SUPPLIED MATERIAL:

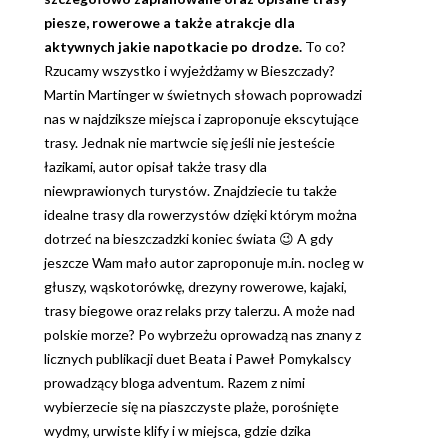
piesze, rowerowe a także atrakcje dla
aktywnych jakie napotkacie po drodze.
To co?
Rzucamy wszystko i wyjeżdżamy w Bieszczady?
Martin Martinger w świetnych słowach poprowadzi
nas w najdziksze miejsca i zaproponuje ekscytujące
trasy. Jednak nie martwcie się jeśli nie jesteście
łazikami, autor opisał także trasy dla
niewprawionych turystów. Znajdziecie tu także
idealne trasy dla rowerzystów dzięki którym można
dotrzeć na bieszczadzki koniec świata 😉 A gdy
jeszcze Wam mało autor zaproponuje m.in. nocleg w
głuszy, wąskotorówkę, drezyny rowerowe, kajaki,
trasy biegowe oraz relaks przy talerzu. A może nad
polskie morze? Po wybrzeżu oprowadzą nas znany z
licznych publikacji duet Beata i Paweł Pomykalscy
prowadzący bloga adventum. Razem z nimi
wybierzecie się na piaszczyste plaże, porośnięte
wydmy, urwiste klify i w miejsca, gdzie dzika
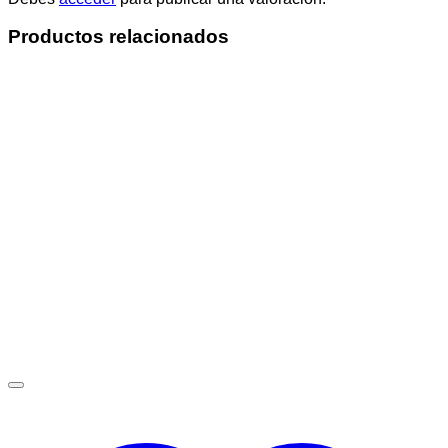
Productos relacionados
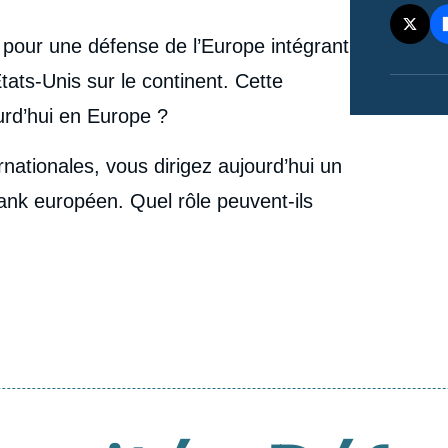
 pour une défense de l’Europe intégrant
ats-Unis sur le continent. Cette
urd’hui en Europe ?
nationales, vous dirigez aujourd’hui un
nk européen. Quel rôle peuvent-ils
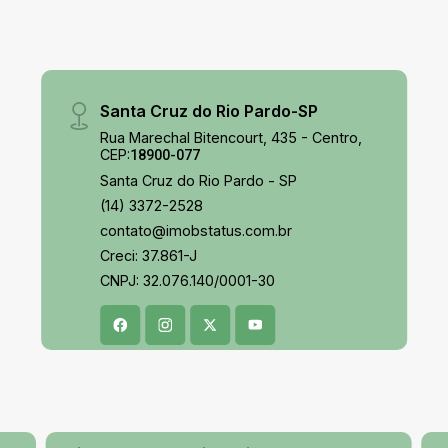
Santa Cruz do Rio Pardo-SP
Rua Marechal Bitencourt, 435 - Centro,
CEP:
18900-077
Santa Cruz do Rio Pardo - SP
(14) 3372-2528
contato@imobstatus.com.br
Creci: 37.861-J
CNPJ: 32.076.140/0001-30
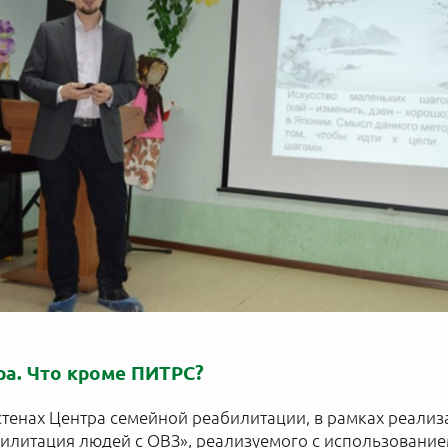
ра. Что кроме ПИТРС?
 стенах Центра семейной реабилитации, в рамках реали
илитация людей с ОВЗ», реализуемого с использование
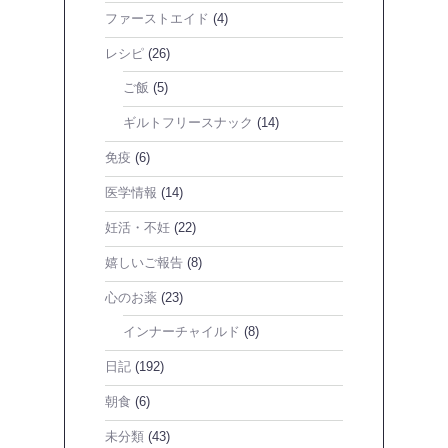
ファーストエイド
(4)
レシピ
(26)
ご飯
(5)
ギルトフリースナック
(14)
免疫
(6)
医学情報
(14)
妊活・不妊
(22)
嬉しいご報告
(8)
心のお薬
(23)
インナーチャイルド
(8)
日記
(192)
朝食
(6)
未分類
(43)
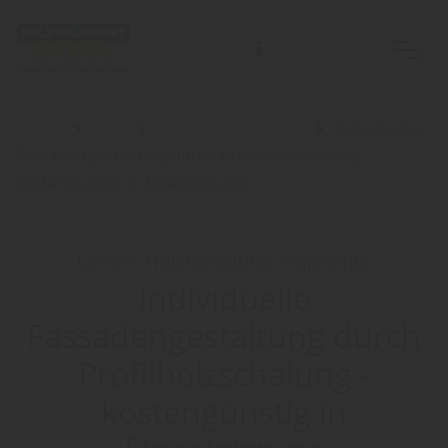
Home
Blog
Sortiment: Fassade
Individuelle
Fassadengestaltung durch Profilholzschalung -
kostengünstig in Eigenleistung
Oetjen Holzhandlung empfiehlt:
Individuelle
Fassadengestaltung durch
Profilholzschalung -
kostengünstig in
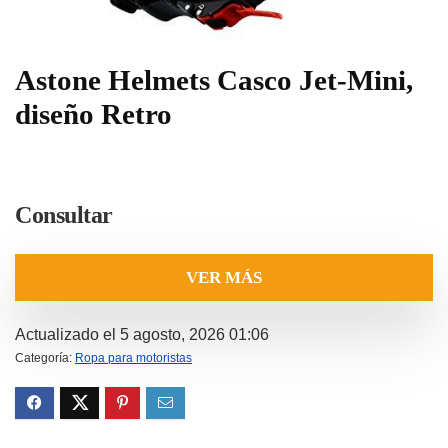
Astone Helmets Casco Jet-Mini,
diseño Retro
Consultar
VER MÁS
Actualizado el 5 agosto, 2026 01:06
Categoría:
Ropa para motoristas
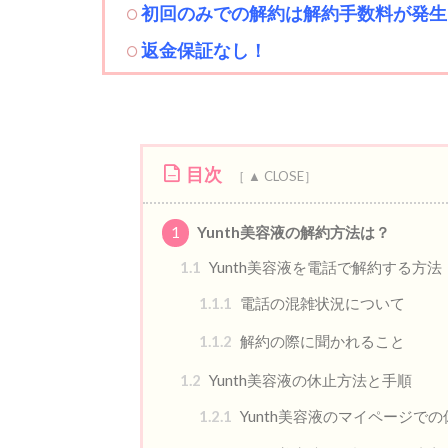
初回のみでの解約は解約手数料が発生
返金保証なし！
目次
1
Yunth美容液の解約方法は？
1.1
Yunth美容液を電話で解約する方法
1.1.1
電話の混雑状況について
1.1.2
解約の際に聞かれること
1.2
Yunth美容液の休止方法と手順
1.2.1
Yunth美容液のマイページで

EXERCISE OBJECTIVE: Change "目次" to "もくじ" in the lines of the records from the one containing "初回のみでの解約は解約手数料が発生" through the end of the records, inclusive. Return only those lines, with nothing else altered.

RESULT FOR THIS EXERCISE:
初回のみでの解約は解約手数料が発生
返金保証なし！
もくじ
1
Yunth美容液の解約方法は？
1.1
Yunth美容液を電話で解約する方法
1.1.1
電話の混雑状況について
1.1.2
解約の際に聞かれること
1.2
Yunth美容液の休止方法と手順
1.2.1
Yunth美容液のマイページで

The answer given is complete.